Evaluating Credibility and Political Bias in LLMs for News Outlets in Bangladesh

Tabia Tanzin Prama, Md. Saiful Islam

4 citations

Abstract

Large language models (LLMs) are widely used in search engines to provide direct answers, while AI chatbots retrieve updated information from the web. As these systems influence how billions access information, evaluating the credibility of news outlets has become crucial. We audit nine LLMs from OpenAI, Google, and Meta to assess their ability to evaluate the credibility and political bias of the top 20 most popular news outlets in Bangladesh. While most LLMs rate the tested outlets, larger models often refuse to rate sources due to insufficient information, while smaller models are more prone to hallucinations.
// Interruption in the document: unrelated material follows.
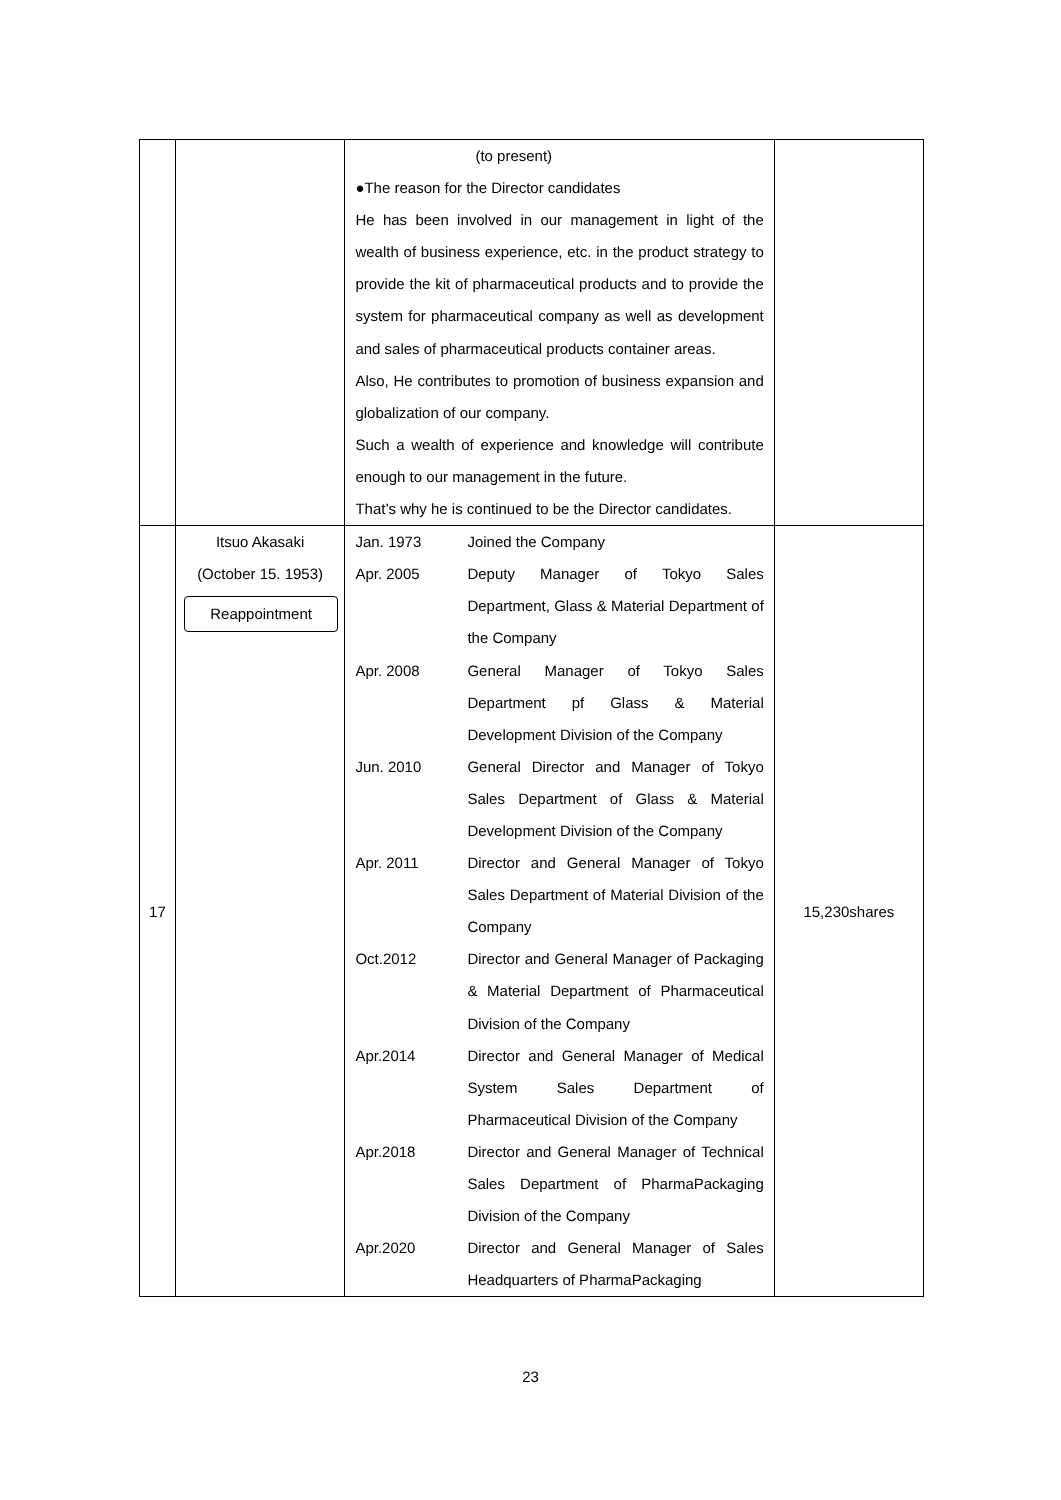| | | (to present) ●The reason for the Director candidates He has been involved in our management in light of the wealth of business experience, etc. in the product strategy to provide the kit of pharmaceutical products and to provide the system for pharmaceutical company as well as development and sales of pharmaceutical products container areas. Also, He contributes to promotion of business expansion and globalization of our company. Such a wealth of experience and knowledge will contribute enough to our management in the future. That’s why he is continued to be the Director candidates. | |
| 17 | Itsuo Akasaki (October 15. 1953) Reappointment | Jan. 1973 Joined the Company Apr. 2005 Deputy Manager of Tokyo Sales Department, Glass & Material Department of the Company Apr. 2008 General Manager of Tokyo Sales Department pf Glass & Material Development Division of the Company Jun. 2010 General Director and Manager of Tokyo Sales Department of Glass & Material Development Division of the Company Apr. 2011 Director and General Manager of Tokyo Sales Department of Material Division of the Company Oct.2012 Director and General Manager of Packaging & Material Department of Pharmaceutical Division of the Company Apr.2014 Director and General Manager of Medical System Sales Department of Pharmaceutical Division of the Company Apr.2018 Director and General Manager of Technical Sales Department of PharmaPackaging Division of the Company Apr.2020 Director and General Manager of Sales Headquarters of PharmaPackaging | 15,230shares |
23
We create a dataset of credibility ratings and political identities based on journalism experts’ opinions and compare these with LLM responses. We find strong internal consistency in LLM credibility ratings, with an average correlation coefficient ( ρ ) of 0.72, but moderate alignment with expert evaluations, with an average ρ of 0.45. Most LLMs (GPT-4, GPT-4o-mini, Llama 3.3, Llama-3.1-70B, Llama 3.1 8B, and Gemini 1.5 Pro) in their default configurations favor the left-leaning Bangladesh Awami League, giving higher credibility ratings, and show misalignment with human experts. These findings high-light the significant role of LLMs in shaping news and political information.